Say you decide to self-host a Lemmy instance. When you create that instance, do you immediately need to download and store all the data that has ever been posted to all federated Lemmy instances? Or perhaps you only need to download and store everything that is posted to the federated Lemmy instances from that point forward? Or better yet, do you only store what the users on that instance do (i.e. their posts, and posts to the communities hosted on that instance)?
When you create that instance, do you immediately need to download and store all the data that has ever been posted to all federated Lemmy instances?
Run my own instance. @Candelestine@lemmy.world is right but there are more details. Federation is not a "sync." When your instance needs to fetch from another instance it will, but it does not get history. You can get a specific comment or post from any time however.
Or perhaps you only need to download and store everything that is posted to the federated Lemmy instances from that point forward?
This is not by default either. Only communities that your users subscribe to will be updated by their "origin" instances.
Or better yet, do you only store what the users on that instance do (i.e. their posts, and posts to the communities hosted on that instance)?
This does happen, but it also stores what your users do on remote instances as well as "copies" of what they interact with. Images (currently the only media hosted by lemmy servers) are linked to thier "origin" as well. So you are storing text of posts and comments.
When your instance needs to fetch from another instance it will
Meaning it will only fetch what is being actively looked at?
Only communities that your users subscribe to will be updated by their “origin” instances.
So when an external community is subscribed to from an account located on your located instance, from the point of subscribing forward, your local instance will begin downloading every single post that will ever be made to that subscribed communty, regardless of who posted it?
Or better yet, do you only store what the users on that instance do (i.e. their posts, and posts to the communities hosted on that instance)?
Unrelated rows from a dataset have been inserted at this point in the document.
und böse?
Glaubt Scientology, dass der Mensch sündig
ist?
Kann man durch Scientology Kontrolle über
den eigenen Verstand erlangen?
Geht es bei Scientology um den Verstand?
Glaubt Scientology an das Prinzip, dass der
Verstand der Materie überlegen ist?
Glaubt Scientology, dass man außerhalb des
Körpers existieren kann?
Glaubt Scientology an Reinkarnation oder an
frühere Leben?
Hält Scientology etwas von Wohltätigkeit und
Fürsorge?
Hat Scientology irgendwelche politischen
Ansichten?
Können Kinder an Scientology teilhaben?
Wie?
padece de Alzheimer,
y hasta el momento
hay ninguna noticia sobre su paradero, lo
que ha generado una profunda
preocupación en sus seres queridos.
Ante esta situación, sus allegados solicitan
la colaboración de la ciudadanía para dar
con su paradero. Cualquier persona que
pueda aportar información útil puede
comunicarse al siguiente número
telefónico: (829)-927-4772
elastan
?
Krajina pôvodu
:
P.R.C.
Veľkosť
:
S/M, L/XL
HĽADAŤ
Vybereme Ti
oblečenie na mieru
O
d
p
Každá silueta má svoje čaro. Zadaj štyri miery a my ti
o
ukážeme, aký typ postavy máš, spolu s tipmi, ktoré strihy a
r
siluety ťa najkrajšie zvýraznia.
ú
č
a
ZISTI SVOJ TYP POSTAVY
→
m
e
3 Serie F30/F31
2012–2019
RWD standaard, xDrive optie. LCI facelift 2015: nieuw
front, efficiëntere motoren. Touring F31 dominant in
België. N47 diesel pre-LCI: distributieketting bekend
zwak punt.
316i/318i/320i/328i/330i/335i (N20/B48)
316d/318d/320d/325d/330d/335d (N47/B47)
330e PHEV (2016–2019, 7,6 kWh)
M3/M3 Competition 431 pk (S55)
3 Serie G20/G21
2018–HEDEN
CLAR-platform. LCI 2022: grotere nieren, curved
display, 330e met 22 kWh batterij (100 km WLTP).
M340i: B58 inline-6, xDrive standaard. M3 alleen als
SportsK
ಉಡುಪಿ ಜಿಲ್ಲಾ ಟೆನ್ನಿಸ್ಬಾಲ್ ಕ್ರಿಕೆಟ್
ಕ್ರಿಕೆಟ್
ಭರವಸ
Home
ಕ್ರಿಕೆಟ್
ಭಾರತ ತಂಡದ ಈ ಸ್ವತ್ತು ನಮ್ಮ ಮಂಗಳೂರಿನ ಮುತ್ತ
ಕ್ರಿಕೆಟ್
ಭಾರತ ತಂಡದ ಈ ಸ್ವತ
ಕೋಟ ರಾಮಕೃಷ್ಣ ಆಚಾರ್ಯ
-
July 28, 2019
This does happen, but it also stores what your users do on remote instances as well as “copies” of what they interact with. Images (currently the only media hosted by lemmy servers) are linked to thier “origin” as well. So you are storing text of posts and comments.
This is the main point of confusion to me. From my current understanding, it feels as if it contradicts what you had previously said:
Only communities that your users subscribe to will be updated by their “origin” instances.
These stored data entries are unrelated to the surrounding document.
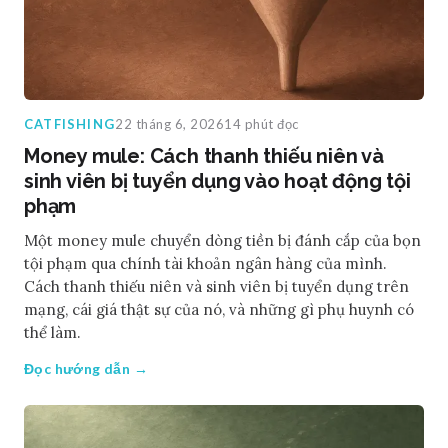
CATFISHING
22 tháng 6, 2026
14 phút đọc
Money mule: Cách thanh thiếu niên và
sinh viên bị tuyển dụng vào hoạt động tội
phạm
Một money mule chuyển dòng tiền bị đánh cắp của bọn
tội phạm qua chính tài khoản ngân hàng của mình.
Cách thanh thiếu niên và sinh viên bị tuyển dụng trên
mạng, cái giá thật sự của nó, và những gì phụ huynh có
thể làm.
Đọc hướng dẫn →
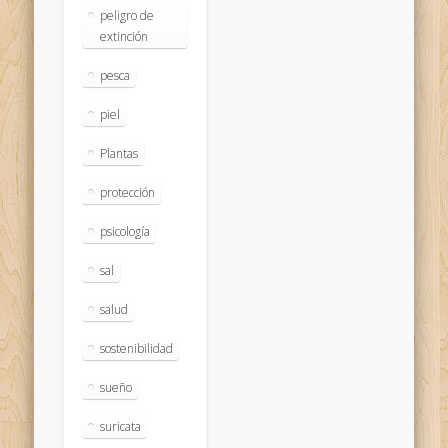
peligro de
extinción
pesca
piel
Plantas
protección
psicología
sal
salud
sostenibilidad
sueño
suricata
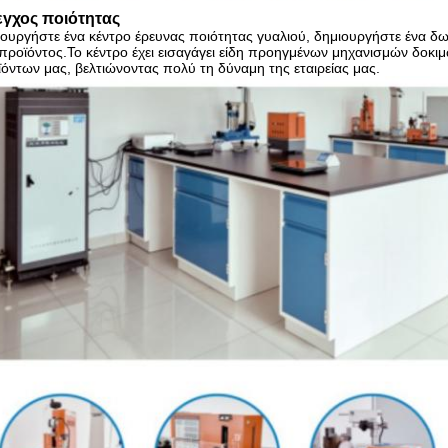
γχος ποιότητας
ουργήστε ένα κέντρο έρευνας ποιότητας γυαλιού, δημιουργήστε ένα δω
προϊόντος.
Το κέντρο έχει εισαγάγει είδη προηγμένων μηχανισμών δοκι
όντων μας, βελτιώνοντας πολύ τη δύναμη της εταιρείας μας.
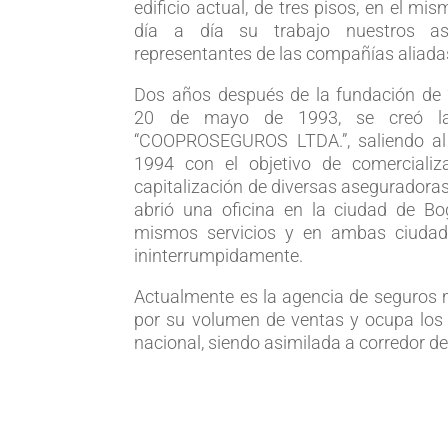
edificio actual, de tres pisos, en el mi
día a día su trabajo nuestros as
representantes de las compañías aliada
Dos años después de la fundación de
20 de mayo de 1993, se creó la
“COOPROSEGUROS LTDA.”, saliendo al
1994 con el objetivo de comercializ
capitalización de diversas aseguradora
abrió una oficina en la ciudad de Bo
mismos servicios y en ambas ciudad
ininterrumpidamente.
Actualmente es la agencia de seguros 
por su volumen de ventas y ocupa los 
nacional, siendo asimilada a corredor d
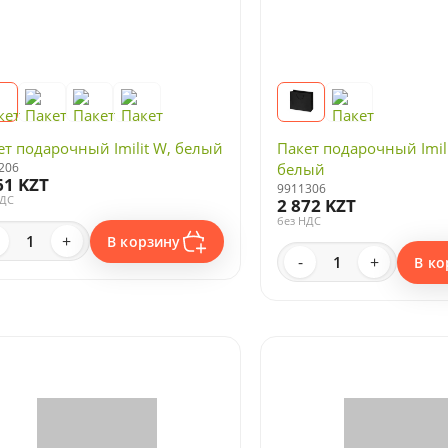
ет подарочный Imilit W, белый
Пакет подарочный Imili
206
белый
61 KZT
9911306
НДС
2 872 KZT
без НДС
+
В корзину
-
+
В ко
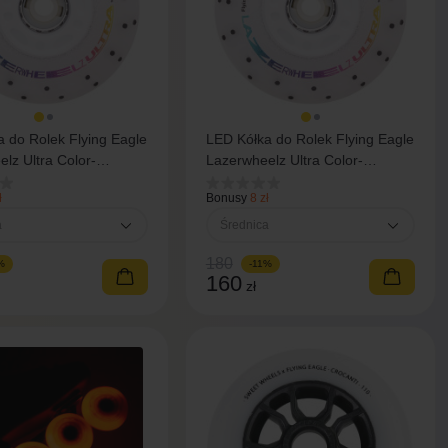
 do Rolek Flying Eagle
LED Kółka do Rolek Flying Eagle
lz Ultra Color-
Lazerwheelz Ultra Color-
sparks 76 mm/88A 4 szt
Shifting+sparks 80 mm/88A 4 szt
ł
Bonusy
8 zł
a
Średnica
180
%
-11%
160
zł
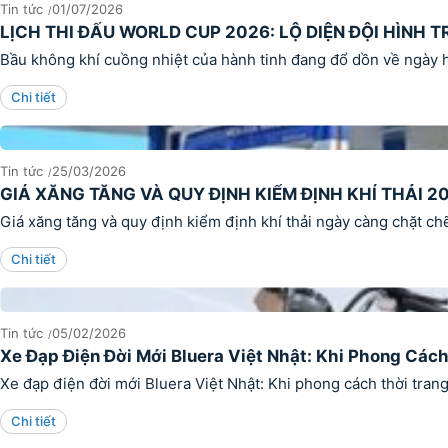
Tin tức
01/07/2026
LỊCH THI ĐẤU WORLD CUP 2026: LỘ DIỆN ĐỘI HÌNH 
Bầu không khí cuồng nhiệt của hành tinh đang đổ dồn về ngày h
Chi tiết
Tin tức
25/03/2026
GIÁ XĂNG TĂNG VÀ QUY ĐỊNH KIỂM ĐỊNH KHÍ THẢI 2
Giá xăng tăng và quy định kiểm định khí thải ngày càng chặt chẽ
Chi tiết
Tin tức
05/02/2026
Xe Đạp Điện Đời Mới Bluera Việt Nhật: Khi Phong Các
Xe đạp điện đời mới Bluera Việt Nhật: Khi phong cách thời tran
Chi tiết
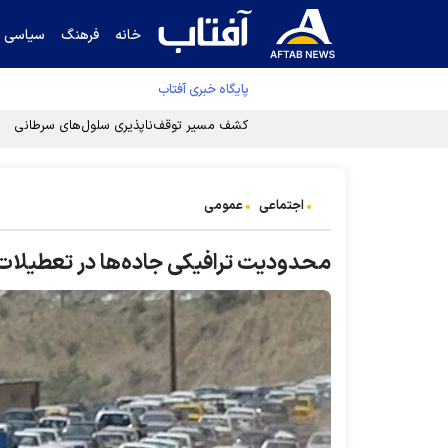
خانه
فرهنگ
سیاسی
پایگاه خبری آفتاب
کشف مسیر توقف‌ناپذیری سلول‌های سرطانی
اجتماعی
عمومی
محدودیت ترافیکی جاده‌ها در تعطیلات 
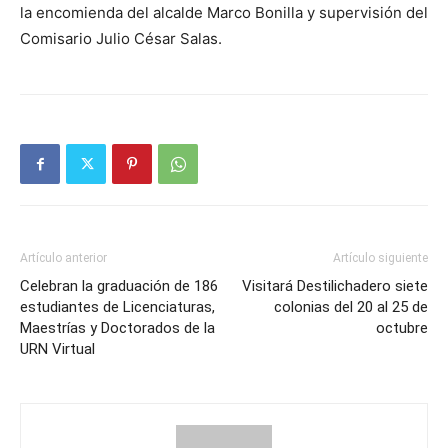
la encomienda del alcalde Marco Bonilla y supervisión del
Comisario Julio César Salas.
Artículo anterior
Artículo siguiente
Celebran la graduación de 186
Visitará Destilichadero siete
estudiantes de Licenciaturas,
colonias del 20 al 25 de
Maestrías y Doctorados de la
octubre
URN Virtual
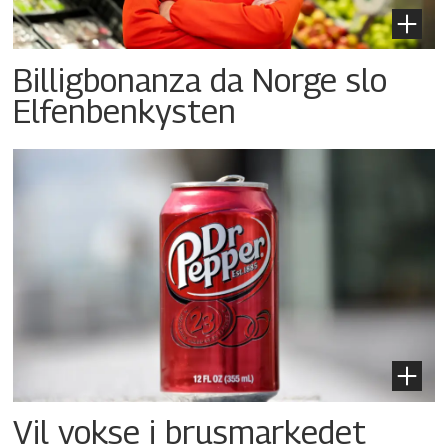
Billigbonanza da Norge slo
Elfenbenkysten
Vil vokse i brusmarkedet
If it's already pulling in all posts and comments on that community, what use is specifically storing anything that the users do on that community? Would it not be already stored?
It works a lot like like email between instances. Let’s call your self hosted instance “A” and the popular remote instance “B.”
User on A searches for “poodles” and finds a community !poodles@B. When they click the search results: A sends B mail saying “send me the last 10 posts for poodles.” B sends A mail with the posts and the user sees the posts, but none have comments.
If nothing else happens then those 10 posts will just hang out doing nothing on A, but if the user clicks subscribe then A sends another mail to B saying “my user wants to follow poodles.” B replies saying “cool, I’ll send you everything from poodles now.” Now, anything a post or comment happens B checks lots list of subscribing instances and sends copies of them.
If user on A comments on !poodles@B or posts, it creates it on A but sends a mail to B saying “here is some new stuff for poodles!”
Your lemmy instance starts off blank. Then you create local communities and maybe post there. To connect to other communities, you search for the URL of that community using the search function. At that point, it pulls the current posts but none of the comments, and if you subscribe then you start seeing the comments on the posts.
One thing, joining a bunch of remote instances takes some time at first since it's a manual process. Soon you have a really solid timeline though.